Kicked off the Telegram community that had promised me there would be space for all of us in this new technology called chatbots.


As I asked — “What happened?” — They iterated a set of brand new rules created on the go to explain the process of having me back: how long I would have to wait for the analysis of my texts — a whopping 3 days— and which types of texts they expected from me.


I was not supposed to tell personal stories, even though they capitalize on the student’s personal stories to sell their own products. And I am not a fan of paradox and hypocrisy in the same bowl. So I felt mad like a demon.


After 24 hours of gaslighting, the endnote. I was advertised with a big text full of rules, claiming that my comments were involved in a big fight among other students — that didn’t actually exist. That. Was. Very. Serious.


I was talking about linguistic prejudice and how some dyslexic clients just type things wrong and shouldn’t be corrected when suddenly… I was out of the group. They could have just said it was a bug in Telegram’s API. Would have sounded more real.


The group was indeed very important. It was the largest referral group for jobs in a “prolific” market in Brazil where you are not 100% honored for skills and actual resumé. But you do have to be referred by such communities, and that’s how they make money, and that is how the system works.

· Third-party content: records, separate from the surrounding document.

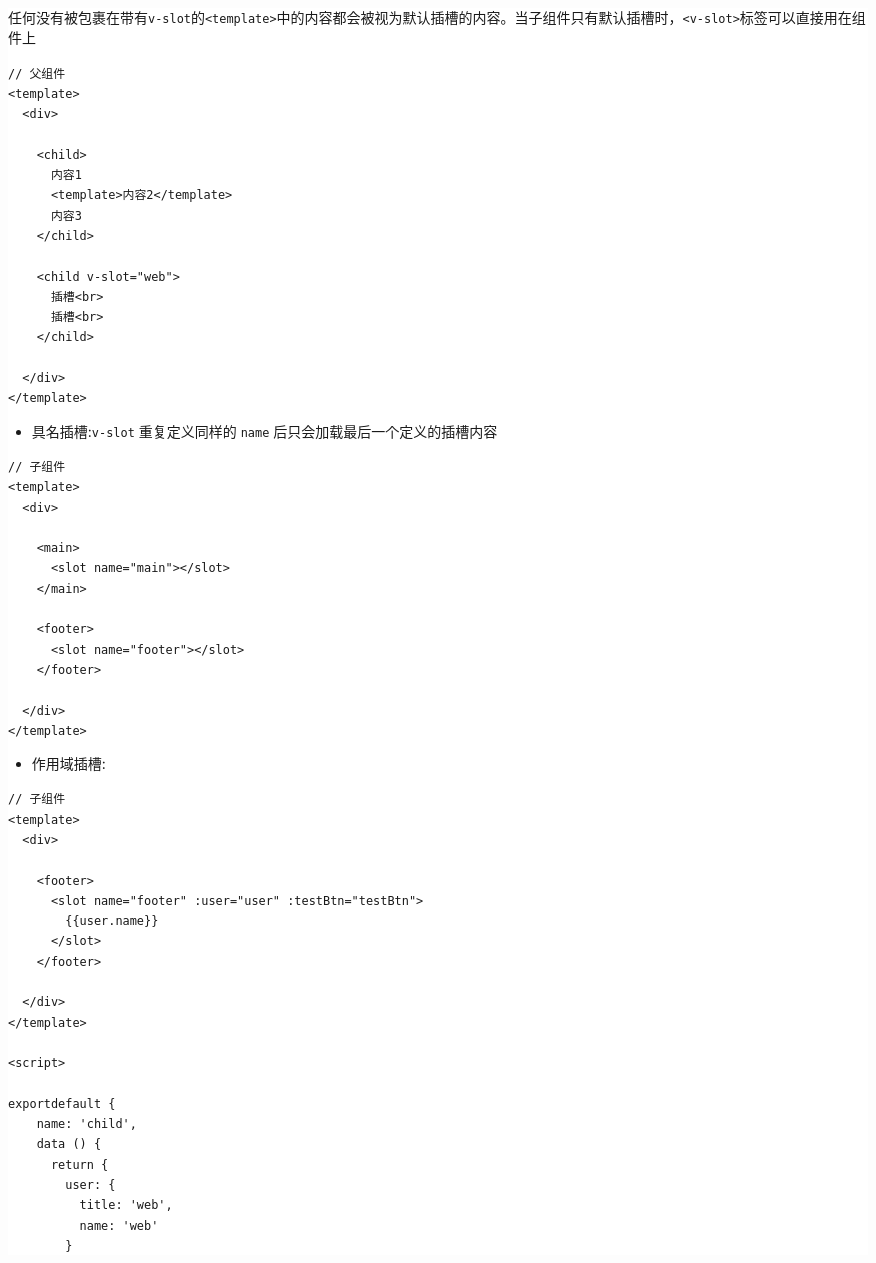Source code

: 任何没有被包裹在带有`v-slot`的`<template>`中的内容都会被视为默认插槽的内容。当子组件只有默认插槽时，`<v-slot>`标签可以直接用在组件上

```
// 父组件
<template>
  <div>
  
    <child>
      内容1
      <template>内容2</template>
      内容3
    </child>

    <child v-slot="web">
      插槽<br>
      插槽<br>
    </child>
    
  </div>
</template>
```

- 具名插槽:`v-slot` 重复定义同样的 `name` 后只会加载最后一个定义的插槽内容

```
// 子组件
<template>
  <div>
  
    <main>
      <slot name="main"></slot>
    </main>
    
    <footer>
      <slot name="footer"></slot>
    </footer>
    
  </div>
</template>
```

- 作用域插槽:

```
// 子组件
<template>
  <div>
  
    <footer>
      <slot name="footer" :user="user" :testBtn="testBtn">
        {{user.name}}
      </slot>
    </footer>
    
  </div>
</template>

<script>

exportdefault {
    name: 'child',
    data () {
      return {
        user: {
          title: 'web',
          name: 'web'
        }
```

Sounds like a dystopian society where meritocracy is a fallacy. But listen, it is just a rich sample of the whole society we live in. The flaws are more evident in a country with a complete lack of jobs and opportunities. Get comfortable with nepotism and bootlicking, tighten your seatbelts, and grab your Xanax...


We are headed to Brazil.


My sad verdict was to ask them to remove all of my data from their training platform and I was just in the process of learning and writing articles about it.


My articles were being featured internationally at the time. I felt depressed and didn’t eat for 3 days straight. But I had to do that, in tears.

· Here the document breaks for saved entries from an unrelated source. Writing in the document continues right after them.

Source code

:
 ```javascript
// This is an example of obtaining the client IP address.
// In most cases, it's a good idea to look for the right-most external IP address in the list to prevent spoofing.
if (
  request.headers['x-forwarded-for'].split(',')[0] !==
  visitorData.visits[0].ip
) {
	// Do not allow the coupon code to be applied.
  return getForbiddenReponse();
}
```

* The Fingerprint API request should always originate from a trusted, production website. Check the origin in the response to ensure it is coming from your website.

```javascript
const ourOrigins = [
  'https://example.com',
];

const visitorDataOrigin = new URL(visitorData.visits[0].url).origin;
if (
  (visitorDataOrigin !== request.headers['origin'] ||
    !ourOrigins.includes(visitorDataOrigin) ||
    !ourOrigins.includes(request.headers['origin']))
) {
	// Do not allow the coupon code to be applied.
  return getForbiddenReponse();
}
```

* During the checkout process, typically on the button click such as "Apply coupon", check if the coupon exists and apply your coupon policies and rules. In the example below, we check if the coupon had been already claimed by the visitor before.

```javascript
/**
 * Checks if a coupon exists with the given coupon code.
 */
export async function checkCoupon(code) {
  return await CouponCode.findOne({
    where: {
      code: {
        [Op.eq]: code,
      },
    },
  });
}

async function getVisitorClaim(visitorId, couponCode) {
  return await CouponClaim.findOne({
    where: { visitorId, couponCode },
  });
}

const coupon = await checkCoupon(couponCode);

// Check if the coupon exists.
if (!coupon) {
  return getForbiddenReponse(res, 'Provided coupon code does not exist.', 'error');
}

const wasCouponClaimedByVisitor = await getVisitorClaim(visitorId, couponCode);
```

I couldn’t just get back and wait for their next move. It was a trust-based community and I couldn’t trust them anymore.


“Fine” — I said to myself in complete anger and self-defense — “I am a fine conversational designer already. Now I am going to study blockchain instead, and I am going to do it really, really hard”


And that’s how I started on the path to becoming a specialist in Web3 technology, which as of today does sound like a self-fulfilling joke. Like a bad decision at a bad time. Like something that will destroy me before I can rebuild myself, such as Will Smith slapping his colleague’s face.


But watch me.


Who’s with me as I soothe my anger is the genius of Andreas Antonopoulos and his Intro to Digital Currencies at the University of Nicosia. I can tell they are saving my mental health. This technology can have flaws but sounds like a fairy tale for a person who went through what I have been.


Words like:


💡 Public

💡 Open

💡 P2P

💡 Distributed

💡 Secure

💡 Permissionless

💡 Reliable

💡 Immutable

💡 Neutral

💡 Borderless

💡 Censorship-Resistant


They just make me feel more hopeful that maybe there is a place, a world, a community, where we all are under the same rules, clear rules, deterministic rules, and these rules don’t keep changing on you arbitrarily.


A place where my way of being will be mathematically proven to not mean a lack of decorum because someone wants to manipulate, to feel like they have control of the thoughts and words and emotions of other human beings.


Like, you know, the guys who own Web 2.0 today.



“I began to sense faintly that secrecy is the keystone of all tyranny. Not force, but secrecy… censorship. When any government, or any church for that matter, undertakes to say to its subjects, this you may not read, this you must not see, this you are forbidden to know, the end result is tyranny and oppression, no matter how holy the motives. Mighty little force is needed to control a man whose mind has been hoodwinked; contrariwise, no amout of force can control a free man, a man whose mind is free. No, not the rack, not fission bombs, not anything — you can’t conquer a free man; the most you can do is kill him.”